#### Text extract:
....

Register your school for Walktober 2019

Walktober, previously known as International Walk to School Month, is an annual event for the month of October where schools across Manitoba celebrate walking to school as often as possible. Walktober celebrations are unique to each school, and you can participate for a day, a week, or the entire month! Your school and/or individual classrooms can host activities to encourage students to walk and how their school community can be more walkable. We have ready-made resources and event ideas to make it easy for coordinators to find something that suits their school.

REGISTER here!

Activities you can host at your school

  • Host a school walk during physical education classes, at lunchtime, or after school
  • KidMode design contest to talk about urban design and traffic calming
  • Create a “Walk a Block” Zone
  • Participate in Kids Play Here, a fun and educational outdoor event about active transportation and road safety. RSVP here

Learn more

Other ideas for your school’s Walktober

  • Carry signs that display pedestrian safety messages.
  • Have a nutritious breakfast before or after the walk.
  • Incorporate a walking theme into a physical education class.
  • Invite the school mascot or wear school colors while walking.
  • Use the Walkability Checklist or make a list of problems spotted along the walk.
  • Take disposable cameras on the route and document possible pedestrian hazards.
  • Carry colorful balloons during the walk.
  • Play walking songs.
  • Ask the mayor to sign an Official Proclamation for Walktober.
  • Invite local celebrities to participate.
  • Have kids design promotional materials for the event.
  • Hold a safety coloring contest.
  • Have community leaders greet and congratulate kids as they arrive at school.
  • Make and hang posters promoting the event at school, along the walking route and throughout the community.
  • Provide parents with maps of safe routes to school.
  • Use the school PA’s system to announce pedestrian and bike safety tips and make reminders about the event.
  • Hold a pedestrian safety assembly or “question and answer” session for the kids along with the walk.
  • Use the concept of a walking school bus
  • For schools that are too far or dangerous for walking, use the event to kick-off a year-round walking-at-recess program.
  • Have older elementary students use the walkability checklist and present the results to the city council.
  • Use the day to showcase safety changes that have already been made to build support for future improvements.
  • Work with your local health department to promote physical activity.
  • So that children who live further away can participate and to reduce traffic congestion at school, designate an area for parents to Park and Walk.

....

#### Tasks:
1. According to the Walktober page, what was Walktober previously called?
2. Reproduce the passage of the Walktober page starting with "Activities you can" and going on through "physical education class.".

....

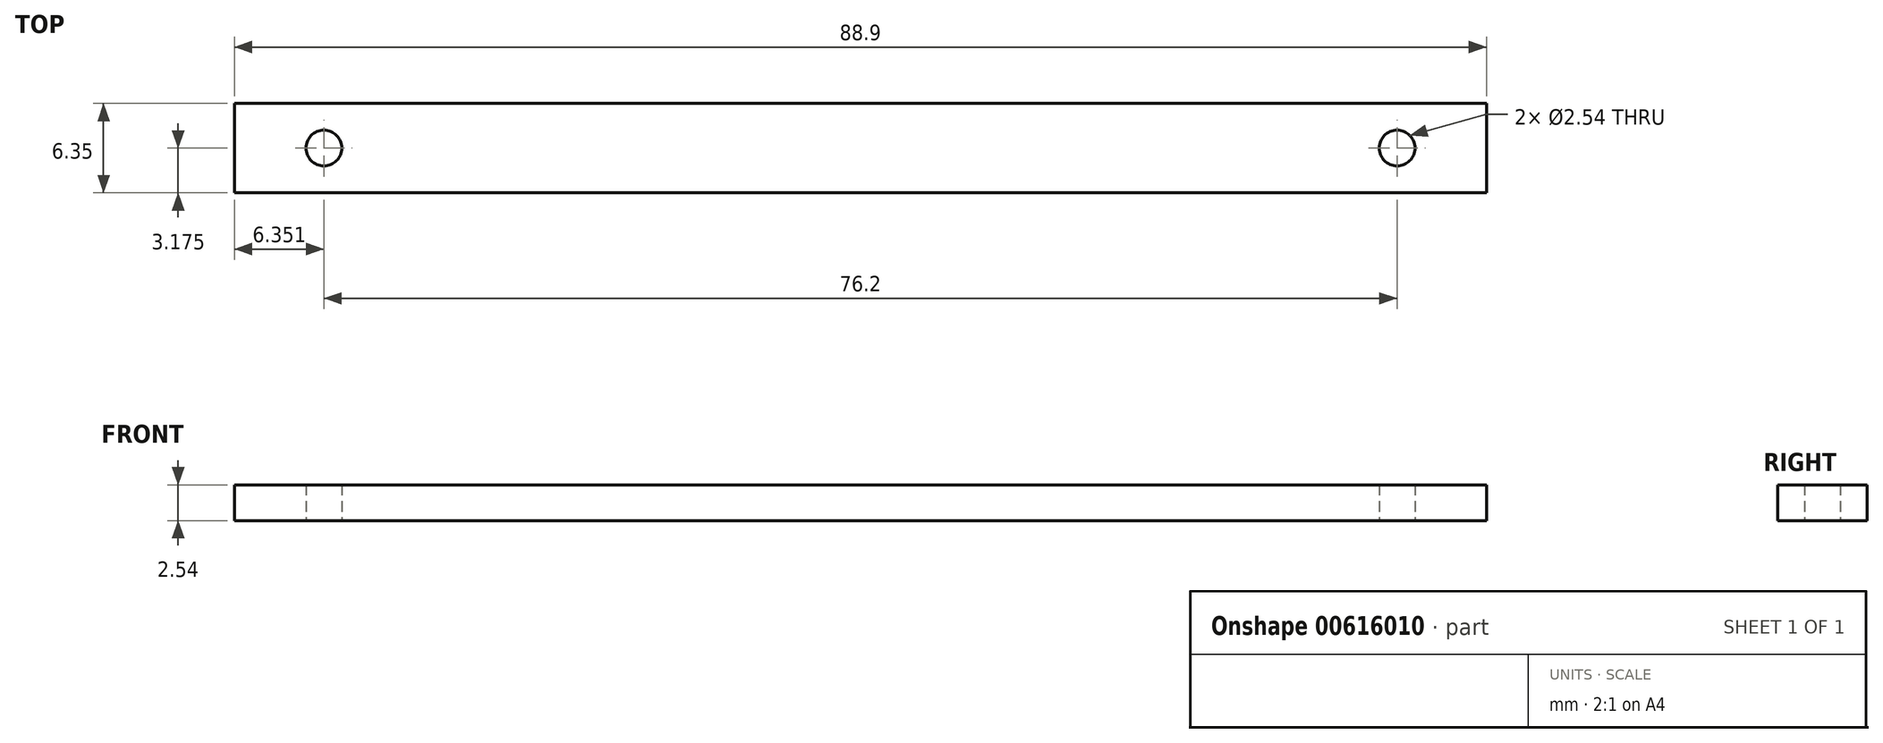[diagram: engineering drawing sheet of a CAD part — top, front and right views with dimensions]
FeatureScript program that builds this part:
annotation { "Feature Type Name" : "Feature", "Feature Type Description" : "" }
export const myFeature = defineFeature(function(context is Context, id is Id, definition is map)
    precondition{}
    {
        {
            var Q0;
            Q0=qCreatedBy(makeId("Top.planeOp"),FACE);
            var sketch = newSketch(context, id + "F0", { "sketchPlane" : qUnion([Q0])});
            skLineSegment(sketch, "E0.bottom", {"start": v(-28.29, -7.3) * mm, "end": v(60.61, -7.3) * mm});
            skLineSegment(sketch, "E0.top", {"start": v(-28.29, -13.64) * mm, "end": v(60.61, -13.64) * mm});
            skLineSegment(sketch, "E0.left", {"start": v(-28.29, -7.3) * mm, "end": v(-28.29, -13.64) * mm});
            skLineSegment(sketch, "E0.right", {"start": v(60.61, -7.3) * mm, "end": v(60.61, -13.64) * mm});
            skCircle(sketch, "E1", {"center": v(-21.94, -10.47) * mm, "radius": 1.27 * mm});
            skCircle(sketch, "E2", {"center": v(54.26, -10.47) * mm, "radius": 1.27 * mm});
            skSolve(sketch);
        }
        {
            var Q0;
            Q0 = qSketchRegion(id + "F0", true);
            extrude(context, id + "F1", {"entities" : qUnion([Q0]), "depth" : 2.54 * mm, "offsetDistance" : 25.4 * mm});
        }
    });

....

#### Answers given:
1. International Walk to School Month

2.
Activities you can host at your school

  • Host a school walk during physical education classes, at lunchtime, or after school
  • KidMode design contest to talk about urban design and traffic calming
  • Create a “Walk a Block” Zone
  • Participate in Kids Play Here, a fun and educational outdoor event about active transportation and road safety. RSVP here

Learn more

Other ideas for your school’s Walktober

  • Carry signs that display pedestrian safety messages.
  • Have a nutritious breakfast before or after the walk.
  • Incorporate a walking theme into a physical education class.